Его наглость не знает пределов.
— В том, что у тебя стоит, я тоже виновата?
Он давится воздухом.
— Ну а кто? Ты видишь здесь ещё кого-нибудь, кроме меня или себя?
Наглые глаза смеются, рот растягивается в ухмылке, белые зубы блестят — как же я его ненавижу!
— Детка, девочка моя, ну давай смотреть в лицо фактам. Ты говоришь, что не любишь меня, но сделала всё, выбрала вот это всё, чтобы оказаться в моей постели. Я оцениваю это так: ты трусиха, не способная признаться, что уже вечность хочешь меня, из-за Костика не могла на это решиться. Но стоило ослабить контроль, и из твоего подсознания вылезла правда. Ты настолько хочешь меня, что в придуманном тобой мире девочки не только не говорят «нет», но даже белья не надевают. Задирай юбку и наслаждайся — куда уж откровенней.
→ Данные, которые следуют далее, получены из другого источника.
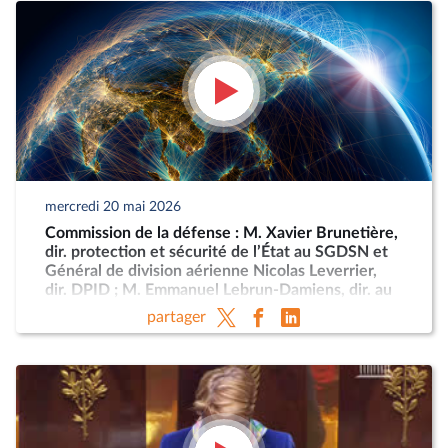
mercredi 20 mai 2026
Commission de la défense : M. Xavier Brunetière,
dir. protection et sécurité de l’État au SGDSN et
Général de division aérienne Nicolas Leverrier,
dir. DPID ; M. Emmanuel Lebrun-Damiens, dir. au
Ministère de l’Europe et Mme Anne-Sophie
partager
Dhiver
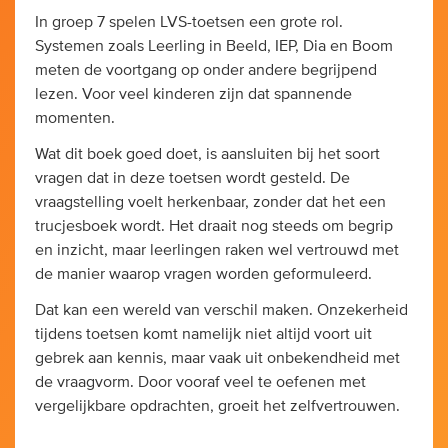
In groep 7 spelen LVS-toetsen een grote rol.
Systemen zoals Leerling in Beeld, IEP, Dia en Boom
meten de voortgang op onder andere begrijpend
lezen. Voor veel kinderen zijn dat spannende
momenten.
Wat dit boek goed doet, is aansluiten bij het soort
vragen dat in deze toetsen wordt gesteld. De
vraagstelling voelt herkenbaar, zonder dat het een
trucjesboek wordt. Het draait nog steeds om begrip
en inzicht, maar leerlingen raken wel vertrouwd met
de manier waarop vragen worden geformuleerd.
Dat kan een wereld van verschil maken. Onzekerheid
tijdens toetsen komt namelijk niet altijd voort uit
gebrek aan kennis, maar vaak uit onbekendheid met
de vraagvorm. Door vooraf veel te oefenen met
vergelijkbare opdrachten, groeit het zelfvertrouwen.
Да и посмотри на себя...
У меня жутко горит лицо. И слова не идут с языка. Какой же он демон невыносимый.
— Ты стала моложе, подарила мне свою девственность, и, ну давай будем честны, даже грудь у тебя стала побольше.
В последнем он прав. У меня и здесь небольшая грудь, но заметно пышней, чем я помню.
— Воплощаешь девичьи мечты? — Он хмыкает. — Зря, милая. — У него на лице довольная улыбка и сияют глаза. — Поверь, мне всегда нравилась твоя грудь. Она совершенна и не нуждается в улучшениях. Ты восхитительна, когда надеваешь одну лишь футболку. Восхитительна. — Он прикрывает глаза, погружаясь в воспоминания.